_Exercise directions:_ After locating the line that contains "Merah Dan Botol 130ML 100ML 50ML 30ML", restate it and each later line word for word through the end of the records.

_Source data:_

:::::

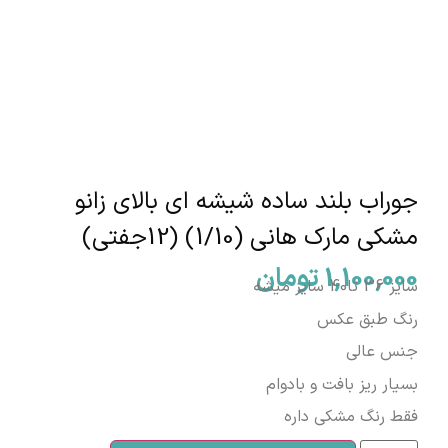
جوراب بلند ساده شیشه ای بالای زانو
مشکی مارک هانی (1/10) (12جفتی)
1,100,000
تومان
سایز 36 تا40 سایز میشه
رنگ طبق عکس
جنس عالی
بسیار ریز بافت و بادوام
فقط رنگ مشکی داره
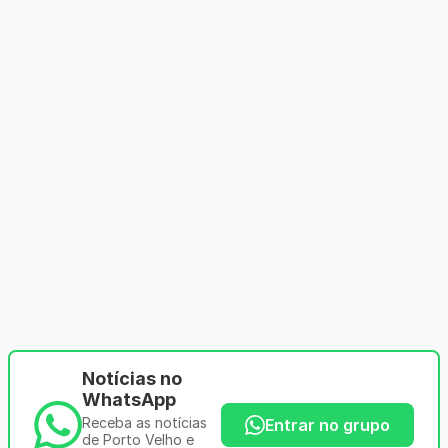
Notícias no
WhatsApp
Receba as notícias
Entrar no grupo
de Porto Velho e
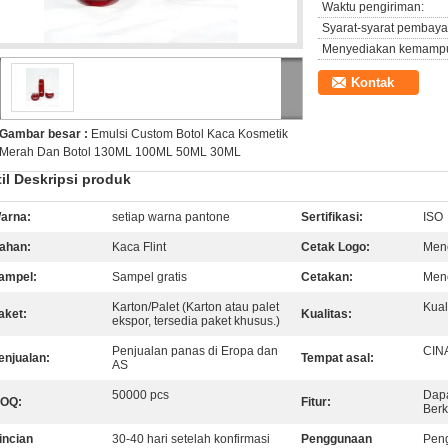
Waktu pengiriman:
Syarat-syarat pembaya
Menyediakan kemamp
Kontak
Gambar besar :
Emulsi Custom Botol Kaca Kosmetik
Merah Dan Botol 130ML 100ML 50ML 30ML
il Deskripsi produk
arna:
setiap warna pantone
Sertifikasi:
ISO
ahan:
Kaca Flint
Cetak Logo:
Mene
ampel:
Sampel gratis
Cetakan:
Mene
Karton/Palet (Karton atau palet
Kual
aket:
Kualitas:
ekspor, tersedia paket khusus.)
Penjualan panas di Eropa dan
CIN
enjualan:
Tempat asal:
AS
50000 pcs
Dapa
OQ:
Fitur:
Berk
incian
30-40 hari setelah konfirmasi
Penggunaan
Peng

:::::

_Problem solution:_
Merah Dan Botol 130ML 100ML 50ML 30ML
il Deskripsi produk
arna:
setiap warna pantone
Sertifikasi:
ISO
ahan:
Kaca Flint
Cetak Logo:
Mene
ampel:
Sampel gratis
Cetakan:
Mene
Karton/Palet (Karton atau palet
Kual
aket:
Kualitas:
ekspor, tersedia paket khusus.)
Penjualan panas di Eropa dan
CIN
enjualan:
Tempat asal:
AS
50000 pcs
Dapa
OQ:
Fitur:
Berk
incian
30-40 hari setelah konfirmasi
Penggunaan
Peng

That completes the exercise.